Siamo realisti: per andare in Europa noi altre stiamo aspettando che l’Erasmus universitario ci offre l’opportunità e ringraziamo che nostra madre cucini ancora, pazientemente, un buon risotto per noi.
Dopo questa breve presentazione del fenomeno televisivo in questione, ci soffermiamo sulla figura del padre.
La figura del padre è assente. Non esiste, è un ruolo inutile. Scartato perfino dalla sceneggiatura.

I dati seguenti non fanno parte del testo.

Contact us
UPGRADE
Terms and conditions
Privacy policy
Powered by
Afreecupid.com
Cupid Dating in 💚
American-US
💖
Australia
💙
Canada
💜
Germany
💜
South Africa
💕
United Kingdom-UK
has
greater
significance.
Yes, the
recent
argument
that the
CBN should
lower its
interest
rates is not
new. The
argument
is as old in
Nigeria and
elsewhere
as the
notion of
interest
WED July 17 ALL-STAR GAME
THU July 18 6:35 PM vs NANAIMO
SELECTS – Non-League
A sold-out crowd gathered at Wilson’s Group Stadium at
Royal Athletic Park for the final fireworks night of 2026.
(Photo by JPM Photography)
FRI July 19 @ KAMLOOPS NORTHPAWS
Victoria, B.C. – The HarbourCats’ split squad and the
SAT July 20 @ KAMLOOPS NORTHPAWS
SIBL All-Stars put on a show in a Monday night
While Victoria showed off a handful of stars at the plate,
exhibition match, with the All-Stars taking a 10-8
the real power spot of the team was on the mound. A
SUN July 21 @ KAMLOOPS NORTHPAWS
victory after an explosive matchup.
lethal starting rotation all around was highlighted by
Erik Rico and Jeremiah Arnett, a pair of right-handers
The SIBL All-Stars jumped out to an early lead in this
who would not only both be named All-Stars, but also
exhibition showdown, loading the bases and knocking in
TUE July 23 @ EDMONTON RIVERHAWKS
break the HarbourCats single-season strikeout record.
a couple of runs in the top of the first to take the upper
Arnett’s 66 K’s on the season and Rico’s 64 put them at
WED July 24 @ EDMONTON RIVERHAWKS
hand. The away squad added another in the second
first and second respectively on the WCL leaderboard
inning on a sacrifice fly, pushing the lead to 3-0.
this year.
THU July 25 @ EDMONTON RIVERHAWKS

In un’intervista di Marina Corradi, lo psicologo Claudio Risè scrive: “Il padre è figura dell’origine, e per questo deve avere un nome e un volto. Se noi non sappiamo quale è la nostra origine è molto difficile che riusciamo a individuare un destino. Possiamo sapere dove andiamo quando sappiamo da dove veniamo: la conoscenza delle origini è necessaria agli uomini.”
E necessario cioè che i giovani abbiano dei punti di riferimento che non si limitino al liberalismo più bieco, ma che educhino. Educazione! Ecco di cosa c’è bisogno! Educazione!
Quell’educazione che don Bosco impartiva ai suoi fanciulli, in quel di Torino, con “amorevolezza”, “ragione e “religione”.
La stessa educazione che la Chiesa, da quando Cristo si è fatto uomo, dà ai suoi.
Non parole (non solo), ma fatti - carne e sangue e cioè il pane quotidiano.
Un educazione che definisce il ruolo di padre e madre e di figli, e anche di amicizia, certo.
I cristiani sanno di essere figli e come figli sanno di dover ringraziare: per la paternità divina, la maternità della Vergine e lo sconfinato amore di quel Gesù di Nazareth che divenne amico di alcuni pescatori - tanto tempo fa - sulle rive di un lago.